Microsoft has not publicly named a specific researcher or team as the discoverer. BleepingComputer reports that the investigation began after “user reports of decryption failures” following the 10.0.6 installation — suggesting the flaw was effectively self-disclosed through its side effects rather than reported through a coordinated security submission.
The scope of deployed applications running the broken 10.0.6 build has not been quantified publicly. ASP.NET Core is used across enterprise back offices, SaaS platforms, and government systems, and the one-week exposure window between April 14 and April 21 means any site that applied the monthly security update promptly is now the one carrying the risk.
Analysis
CVE-2026-40372 belongs to a small but growing category of vulnerabilities introduced by security updates themselves — cases where the mechanism meant to harden a platform introduces a sharper edge. As previously reported, PostgreSQL shipped its own out-of-cycle emergency release earlier this year after security patches broke core text functions and standby replication — a similar patch-induced regression event, though without the privilege-escalation consequences of the ASP.NET Core flaw.
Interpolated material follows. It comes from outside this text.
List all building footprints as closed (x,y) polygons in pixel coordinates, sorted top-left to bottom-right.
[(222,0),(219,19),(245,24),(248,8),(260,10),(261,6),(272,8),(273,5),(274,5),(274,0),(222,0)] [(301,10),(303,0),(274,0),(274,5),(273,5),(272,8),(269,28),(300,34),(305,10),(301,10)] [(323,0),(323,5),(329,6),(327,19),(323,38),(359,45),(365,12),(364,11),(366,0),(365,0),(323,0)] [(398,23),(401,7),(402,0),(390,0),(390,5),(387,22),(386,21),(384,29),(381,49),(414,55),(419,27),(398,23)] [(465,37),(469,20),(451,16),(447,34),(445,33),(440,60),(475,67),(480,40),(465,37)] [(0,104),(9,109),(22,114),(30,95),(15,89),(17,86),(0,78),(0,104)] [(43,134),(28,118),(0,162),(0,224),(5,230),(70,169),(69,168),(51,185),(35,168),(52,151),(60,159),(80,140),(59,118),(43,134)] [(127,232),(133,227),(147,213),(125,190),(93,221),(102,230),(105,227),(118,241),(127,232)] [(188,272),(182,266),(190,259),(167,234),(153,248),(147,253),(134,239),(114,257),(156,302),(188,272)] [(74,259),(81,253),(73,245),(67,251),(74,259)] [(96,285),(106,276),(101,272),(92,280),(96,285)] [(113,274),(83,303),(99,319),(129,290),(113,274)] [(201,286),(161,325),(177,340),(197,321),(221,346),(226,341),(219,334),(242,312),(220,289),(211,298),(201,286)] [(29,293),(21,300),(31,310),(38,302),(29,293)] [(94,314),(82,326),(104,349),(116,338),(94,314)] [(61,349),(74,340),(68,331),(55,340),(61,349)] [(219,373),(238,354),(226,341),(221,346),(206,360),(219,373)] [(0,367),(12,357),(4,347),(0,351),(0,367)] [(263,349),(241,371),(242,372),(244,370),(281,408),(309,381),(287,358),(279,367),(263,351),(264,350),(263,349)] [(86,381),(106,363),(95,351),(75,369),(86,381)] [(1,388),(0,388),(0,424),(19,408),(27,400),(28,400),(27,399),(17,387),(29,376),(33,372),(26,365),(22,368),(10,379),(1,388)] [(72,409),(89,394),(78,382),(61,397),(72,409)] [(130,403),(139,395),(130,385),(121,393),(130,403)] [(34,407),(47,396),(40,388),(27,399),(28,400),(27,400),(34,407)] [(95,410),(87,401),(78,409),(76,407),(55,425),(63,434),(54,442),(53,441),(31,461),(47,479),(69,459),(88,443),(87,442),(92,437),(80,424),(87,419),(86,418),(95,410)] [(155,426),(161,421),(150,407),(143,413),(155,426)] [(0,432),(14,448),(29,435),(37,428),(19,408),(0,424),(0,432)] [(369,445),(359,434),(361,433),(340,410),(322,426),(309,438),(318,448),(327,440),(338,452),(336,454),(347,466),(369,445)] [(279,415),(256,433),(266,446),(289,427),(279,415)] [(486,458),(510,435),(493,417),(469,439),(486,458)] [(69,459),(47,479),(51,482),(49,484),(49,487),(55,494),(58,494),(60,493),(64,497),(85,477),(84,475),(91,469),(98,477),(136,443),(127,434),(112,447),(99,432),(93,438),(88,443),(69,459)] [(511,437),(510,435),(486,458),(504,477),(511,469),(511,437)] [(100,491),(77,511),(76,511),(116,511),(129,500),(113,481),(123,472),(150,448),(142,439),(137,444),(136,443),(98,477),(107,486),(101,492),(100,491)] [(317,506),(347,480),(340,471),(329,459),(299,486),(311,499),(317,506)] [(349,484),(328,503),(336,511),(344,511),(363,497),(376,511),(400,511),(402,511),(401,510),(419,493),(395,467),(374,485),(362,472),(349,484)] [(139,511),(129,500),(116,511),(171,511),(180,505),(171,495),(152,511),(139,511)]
The cryptographic shape of this specific bug is also worth noting. HMAC is the integrity backbone of ASP.NET Core’s DataProtection stack, and “computing the HMAC over the wrong bytes and discarding the hash” — the phrase Microsoft uses in its .NET Blog — is effectively a degradation to unauthenticated encryption. That is not a subtle CVSS-7 data exposure; it is the class of flaw that allows cookie forgery at scale against anything protected by the encryptor, which on a typical ASP.NET Core site includes the identity cookie, antiforgery tokens, and anything protected via the library’s APIs.
The operational takeaway is that rolling back from 10.0.6 to 10.0.5 is not an acceptable middle-ground response, since any tokens issued under 10.0.6 should now be considered potentially forgeable. The correct path, according to Microsoft’s guidance cited across BleepingComputer, The Hacker News, and the .NET Blog, is to move forward to 10.0.7, rebuild, redeploy, and rotate keys.